In the first half of the twentieth century, empire stood squarely at the centre of Japanese life: competition with European and US powers in the Asia-Pacific region, the need for natural resources, working distant fishing grounds to regenerate revenue and feed hungry mouths, and other forces all drove empire building. In the end, however, Japan’s ‘China policy’ served as the spark in the dry tinderbox that eventually led to the Pacific War. Japan’s ‘special interests’ in China challenged US and European access to Chinese manufactures and markets, and placed Japan on a collision course with the Great Powers. Japan’s foreign policy was designed to protect its economic and military investments in China, the most important of which revolved around the South Manchurian Railroad, leased to Japan after the Russo-Japanese War (1905).

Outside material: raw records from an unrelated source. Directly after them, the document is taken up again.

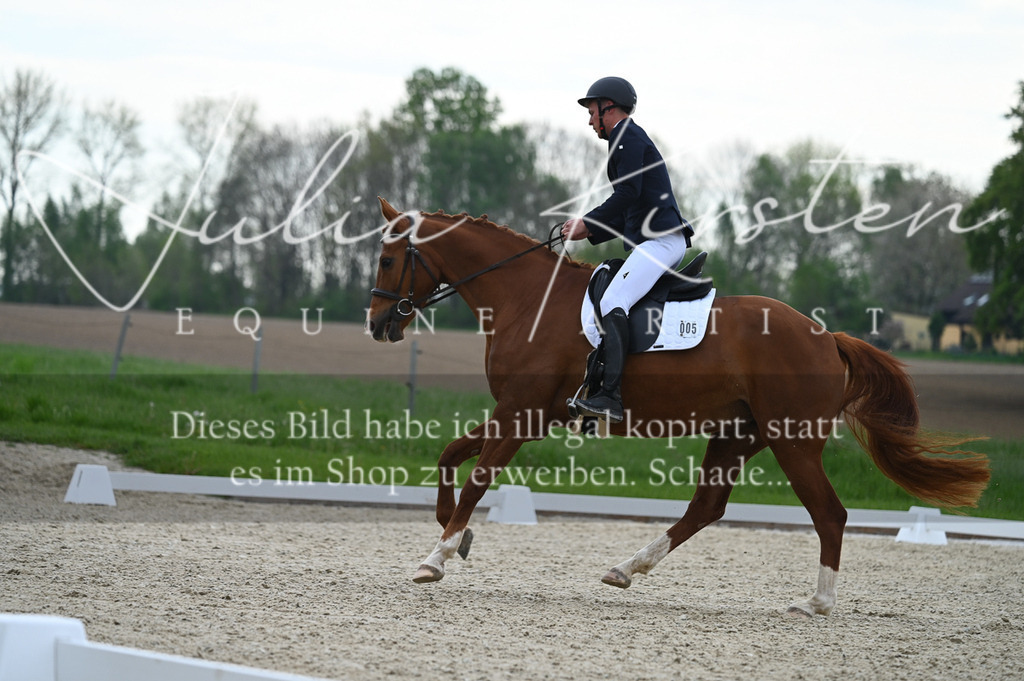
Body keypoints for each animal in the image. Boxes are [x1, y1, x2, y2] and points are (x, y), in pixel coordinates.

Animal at [366, 197, 990, 617]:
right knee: (706, 507)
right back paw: (626, 569)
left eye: (388, 260)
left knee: (829, 514)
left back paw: (815, 603)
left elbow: (476, 479)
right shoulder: (522, 412)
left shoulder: (522, 412)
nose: (377, 325)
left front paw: (437, 556)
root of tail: (826, 337)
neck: (524, 297)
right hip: (739, 434)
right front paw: (457, 535)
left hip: (792, 440)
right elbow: (450, 456)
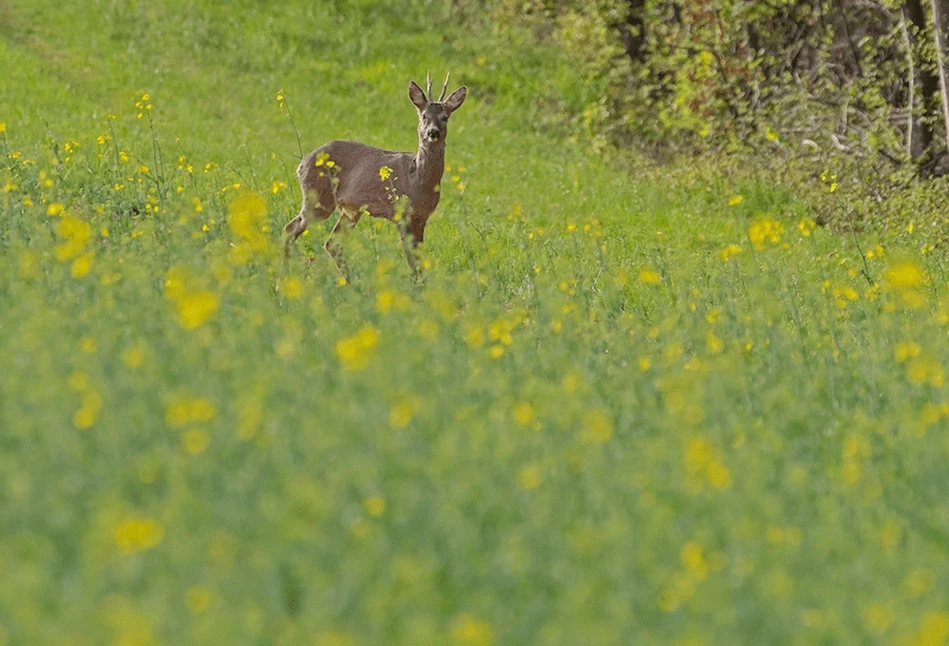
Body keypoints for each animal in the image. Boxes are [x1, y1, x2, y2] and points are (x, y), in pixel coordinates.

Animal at [286, 73, 470, 280]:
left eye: (444, 117)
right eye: (424, 116)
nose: (433, 132)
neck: (418, 181)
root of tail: (301, 164)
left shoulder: (421, 218)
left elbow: (419, 260)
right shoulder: (401, 214)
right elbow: (412, 262)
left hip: (349, 210)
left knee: (331, 243)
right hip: (318, 199)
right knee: (291, 229)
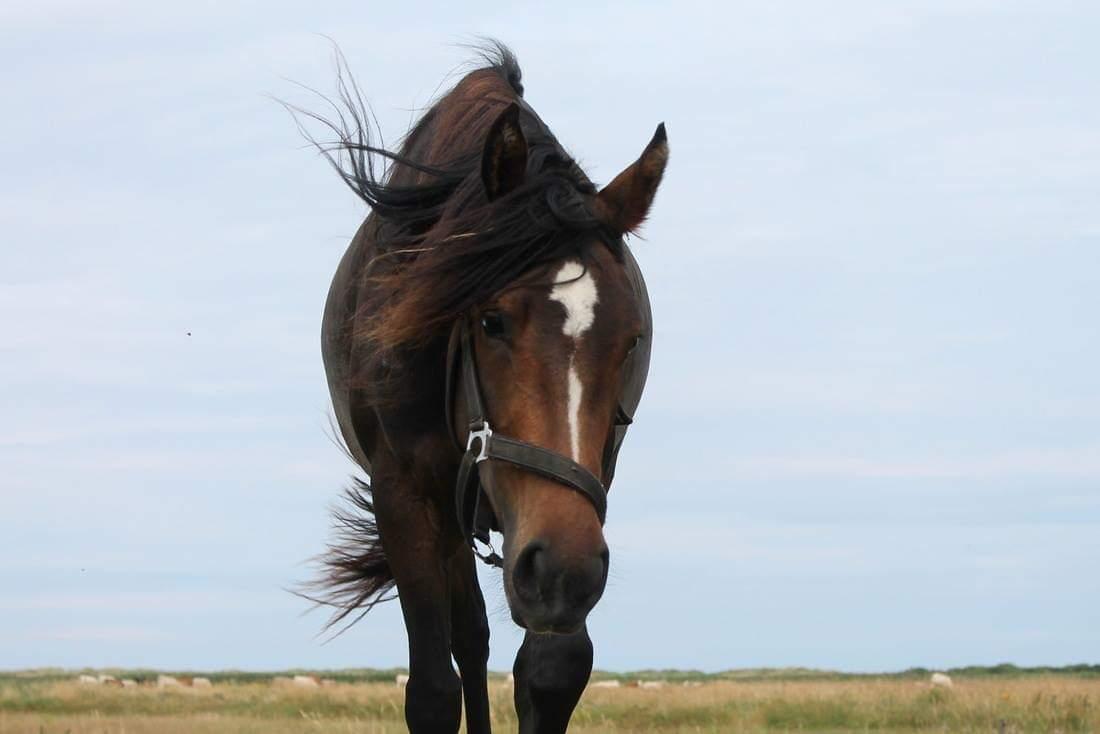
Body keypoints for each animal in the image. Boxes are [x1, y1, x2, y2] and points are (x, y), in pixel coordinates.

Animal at [297, 44, 664, 734]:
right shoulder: (406, 490)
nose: (564, 573)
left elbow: (552, 672)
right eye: (491, 321)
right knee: (468, 639)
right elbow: (435, 689)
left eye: (631, 339)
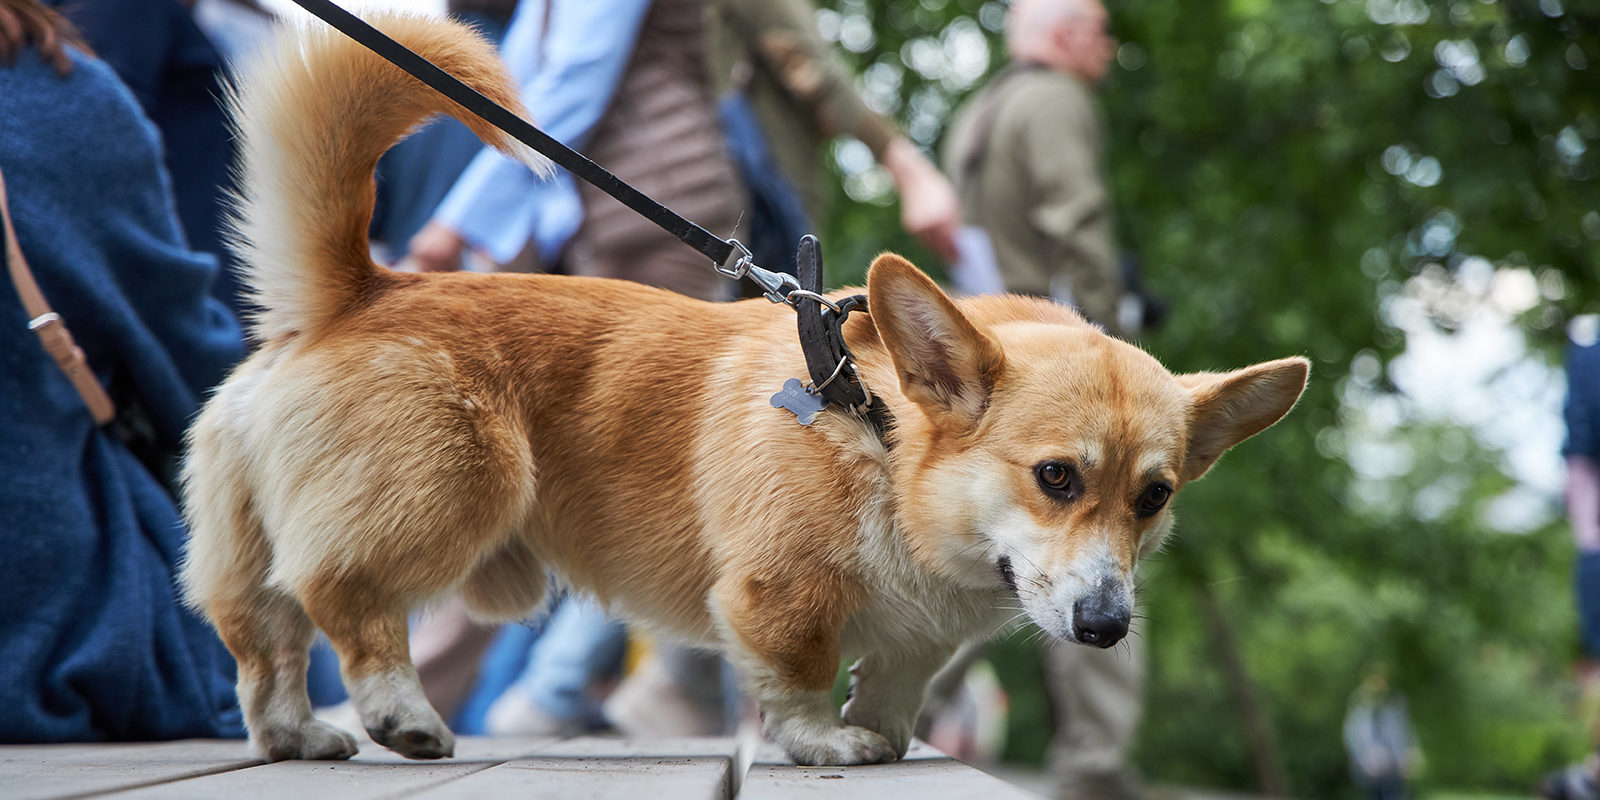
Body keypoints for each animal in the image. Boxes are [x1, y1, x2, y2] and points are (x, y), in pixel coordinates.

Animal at [181, 15, 1305, 768]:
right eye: (1057, 477)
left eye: (1153, 497)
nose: (1109, 625)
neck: (883, 439)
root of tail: (358, 289)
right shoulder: (780, 592)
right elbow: (797, 674)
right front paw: (824, 743)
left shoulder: (924, 639)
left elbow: (896, 682)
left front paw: (882, 734)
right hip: (450, 494)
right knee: (345, 599)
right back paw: (398, 714)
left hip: (264, 536)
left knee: (260, 631)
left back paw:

But other subsurface forces propelled Japan towards ‘total war’ in Asia. In the US, a half-century’s worth of racially charged immigration legislation and antagonistic foreign policy disillusioned many Japanese diplomats and policy-makers who set an increasingly autarkic course towards empire. After the dual victories of the Sino-Japanese (1895) and Russo-Japanese (1905) wars, the Great Powers conspired to deprive Japan of its war spoils, chiefly territory in northern Korea and China. Clearly, no place setting remained at the table of the Great Powers for the up-and-coming Asian nation. In this context, Japan increasingly pursued an alternative form of modern nationhood, one that wove the legitimacy of an empire in East Asia from the threads of modernization and ‘pan-Asianism’. Rhetorically, Japan sought to defend its Asian brothers and sisters from Western imperial aggression and encroachment. It is no secret that race served as a powerful driver in the events leading up to the Pacific War.

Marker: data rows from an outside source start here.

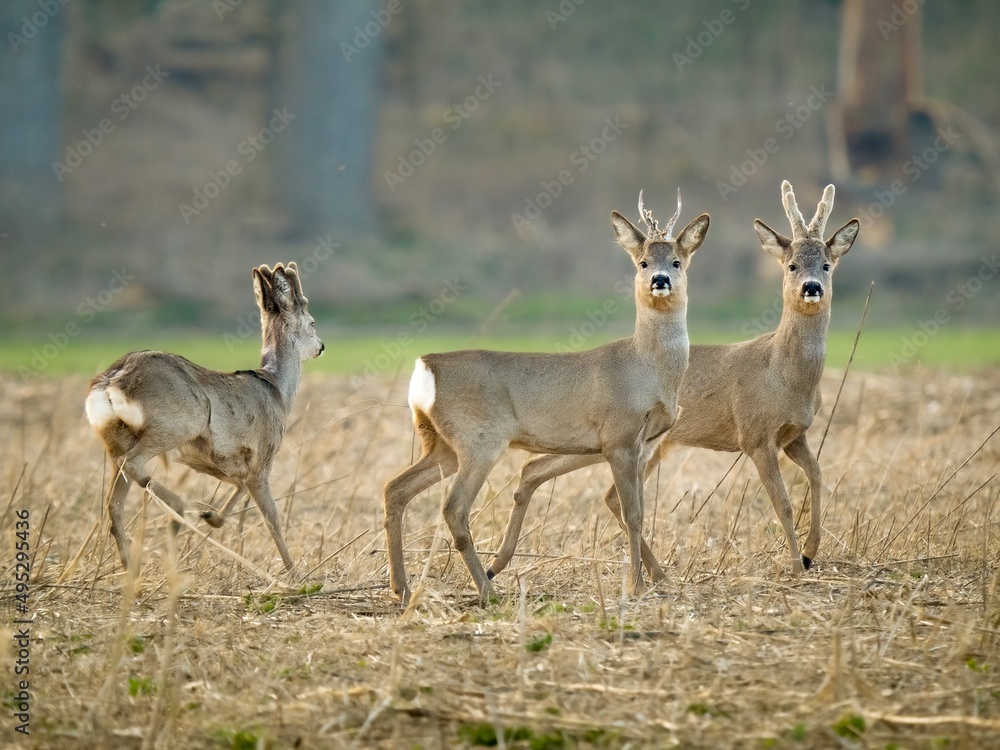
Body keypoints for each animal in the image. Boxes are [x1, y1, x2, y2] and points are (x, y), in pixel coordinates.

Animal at [85, 262, 324, 572]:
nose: (321, 347)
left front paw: (212, 518)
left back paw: (131, 565)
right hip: (176, 423)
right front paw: (294, 572)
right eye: (313, 322)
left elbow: (239, 488)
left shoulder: (229, 464)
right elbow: (272, 519)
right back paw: (178, 510)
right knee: (132, 464)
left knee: (113, 503)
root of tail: (112, 381)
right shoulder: (263, 457)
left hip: (115, 437)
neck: (278, 392)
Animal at [384, 192, 712, 604]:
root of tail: (425, 367)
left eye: (676, 261)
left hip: (441, 443)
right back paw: (487, 590)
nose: (660, 279)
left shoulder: (643, 443)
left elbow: (632, 511)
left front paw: (659, 579)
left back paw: (402, 587)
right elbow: (633, 513)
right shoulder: (619, 437)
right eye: (643, 262)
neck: (648, 368)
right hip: (479, 439)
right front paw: (635, 586)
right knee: (454, 508)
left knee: (395, 488)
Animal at [490, 181, 860, 580]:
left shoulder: (795, 434)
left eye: (826, 265)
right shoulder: (756, 435)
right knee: (576, 483)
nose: (811, 287)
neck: (784, 374)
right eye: (791, 265)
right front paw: (795, 567)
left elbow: (819, 476)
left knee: (555, 476)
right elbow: (785, 504)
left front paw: (809, 553)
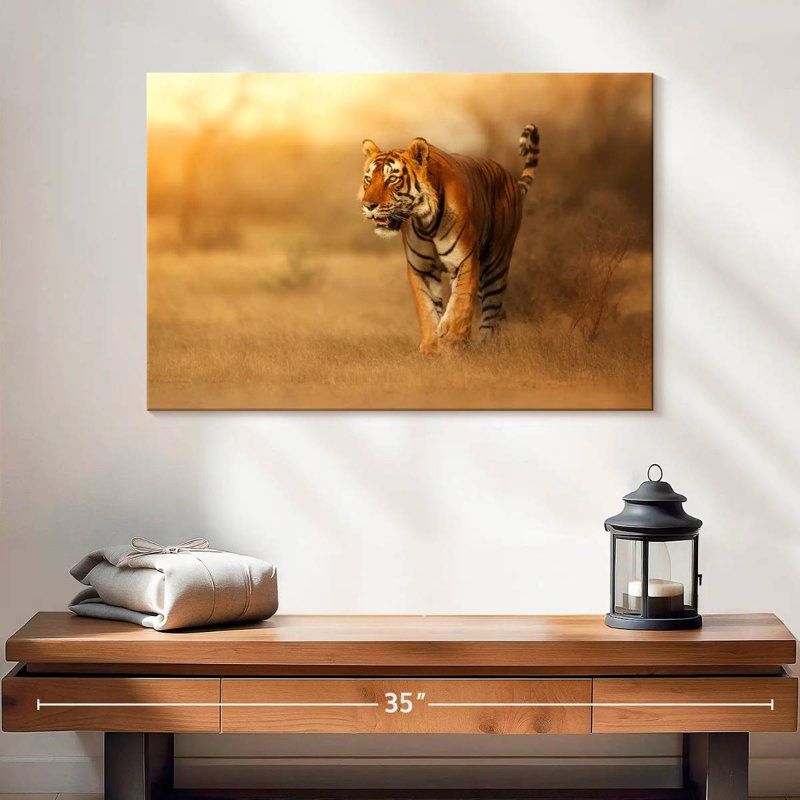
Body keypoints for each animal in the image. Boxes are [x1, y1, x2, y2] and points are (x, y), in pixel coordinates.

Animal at [359, 124, 539, 354]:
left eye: (392, 179)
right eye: (368, 179)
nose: (368, 205)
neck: (425, 222)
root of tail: (511, 179)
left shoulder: (465, 260)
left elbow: (460, 303)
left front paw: (452, 342)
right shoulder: (421, 268)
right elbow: (426, 309)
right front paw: (430, 348)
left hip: (495, 264)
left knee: (492, 309)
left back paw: (487, 347)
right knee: (499, 311)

In the fourteenth and fifteenth centuries, political authority migrated outward into the provinces and away from the centre. If the Kyoto court, prior to the twelfth century, managed to consolidate authority in the ritsuryô bureaucracy, then with the advent of samurai governance influence became more decentralized and more feudal in nature. As the political authority and military might of the Ashikaga bakufu (1336–1578) waned, alliances external to the state began to take shape, between powerful samurai families, well-armed Buddhist monasteries, and even Kyoto neighbourhood associations. Under pressure from such groups, the Ashikaga bakufu eventually weakened to the point where it became ineffective and Japan descended to a socio-political condition best captured by the expression gekokujô, or the ‘low rising against the high’. In the political vacuum left by the weakened bakufu, new alliances formed as domain lords, known as daimyô, consolidated their power at the local level. The legacy of the domains and their daimyô is an important and lasting one. When the country was finally reunified at the end of the sixteenth century, many domains retained much of their autonomy, even as the Edo bakufu (1603–1868) consolidated its power in the new capital. In fact the legacy of regionalism survives to this day: even though Japan is a relatively small country, it retains a strong sense of local identity, today expressed benignly through local foods, literary traditions, and gifts. In the medieval period, regionalism proved far more malignant, often taking the form of predatory warfare.